• _INSTRUCTIONS FOR THE TASK_: Starting with the line that contains "the optical axis." and stopping after the line that contains "378 24 0.53", return each line below exactly as written, with no others.

• _MATERIAL PROVIDED_:
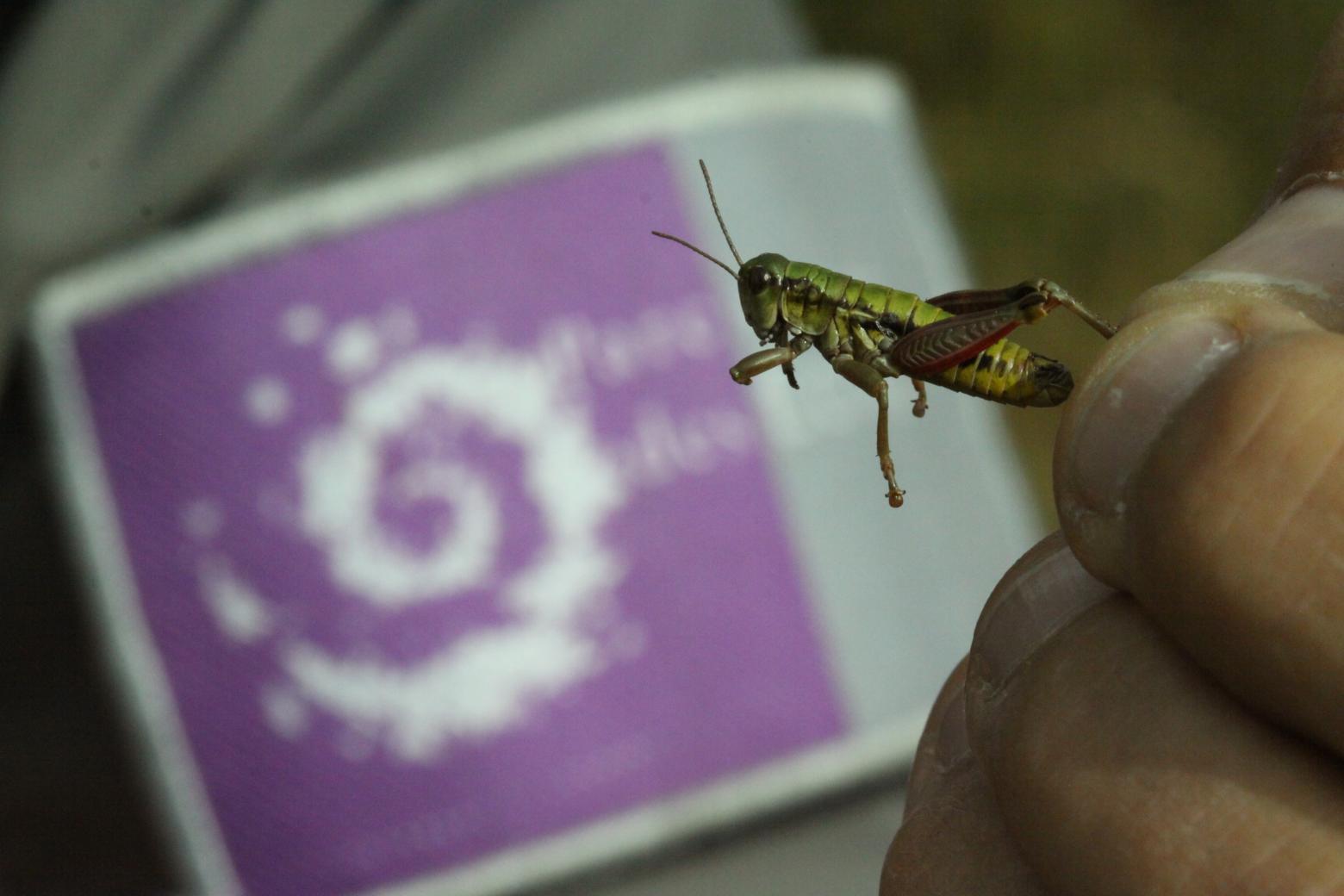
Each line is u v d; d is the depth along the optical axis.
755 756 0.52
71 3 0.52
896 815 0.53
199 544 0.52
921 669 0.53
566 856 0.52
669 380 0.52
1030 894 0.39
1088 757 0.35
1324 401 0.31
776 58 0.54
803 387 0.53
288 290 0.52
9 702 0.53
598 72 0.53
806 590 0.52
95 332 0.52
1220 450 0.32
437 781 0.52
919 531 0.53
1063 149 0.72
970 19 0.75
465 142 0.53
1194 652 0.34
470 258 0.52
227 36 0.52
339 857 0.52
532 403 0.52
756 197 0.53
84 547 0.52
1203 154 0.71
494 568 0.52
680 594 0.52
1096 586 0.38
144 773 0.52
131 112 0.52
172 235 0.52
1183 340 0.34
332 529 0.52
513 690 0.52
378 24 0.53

--

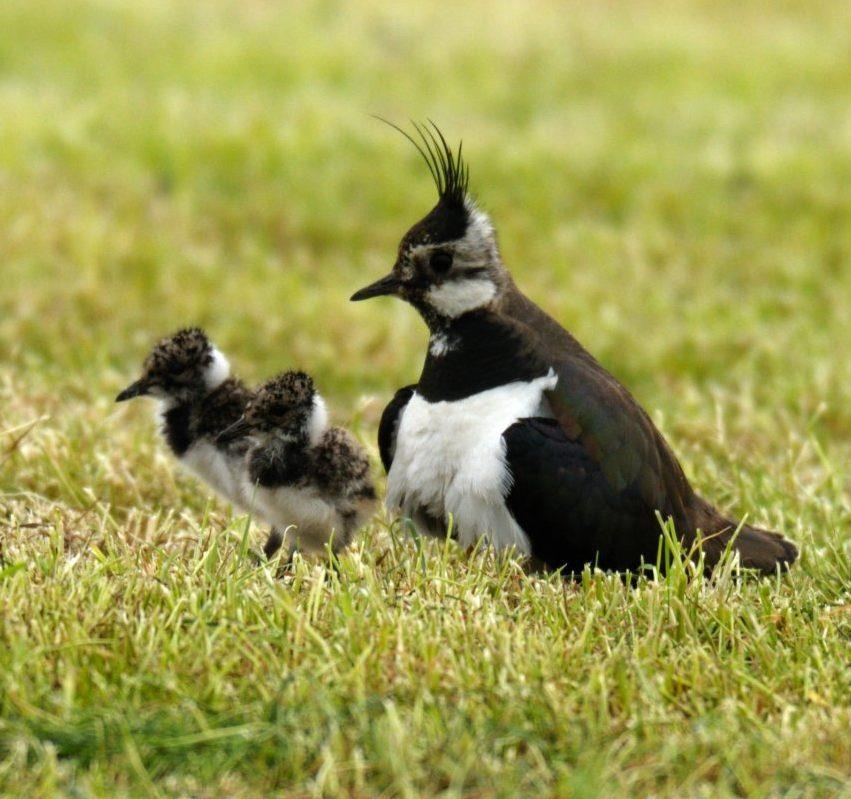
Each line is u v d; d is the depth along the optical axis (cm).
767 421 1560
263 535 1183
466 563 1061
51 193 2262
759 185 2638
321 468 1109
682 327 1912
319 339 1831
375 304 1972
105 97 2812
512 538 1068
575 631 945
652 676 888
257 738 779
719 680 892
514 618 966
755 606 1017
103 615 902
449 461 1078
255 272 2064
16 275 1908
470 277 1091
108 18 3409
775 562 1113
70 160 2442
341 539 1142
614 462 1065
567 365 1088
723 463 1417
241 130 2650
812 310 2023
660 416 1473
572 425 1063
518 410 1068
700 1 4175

• _EXERCISE RESPONSE_:
Each line is u v d; d is the depth along the optical axis.
755 756 0.52
71 3 0.52
896 815 0.53
199 544 0.52
921 669 0.53
566 856 0.52
669 380 0.52
1030 894 0.39
1088 757 0.35
1324 401 0.31
776 58 0.54
803 387 0.53
288 290 0.52
9 702 0.53
598 72 0.53
806 590 0.52
95 332 0.52
1220 450 0.32
437 781 0.52
919 531 0.53
1063 149 0.72
970 19 0.75
465 142 0.53
1194 652 0.34
470 258 0.52
227 36 0.52
339 857 0.52
532 403 0.52
756 197 0.53
84 547 0.52
1203 154 0.71
494 568 0.52
680 594 0.52
1096 586 0.38
144 773 0.52
131 112 0.52
172 235 0.52
1183 340 0.34
332 529 0.52
513 690 0.52
378 24 0.53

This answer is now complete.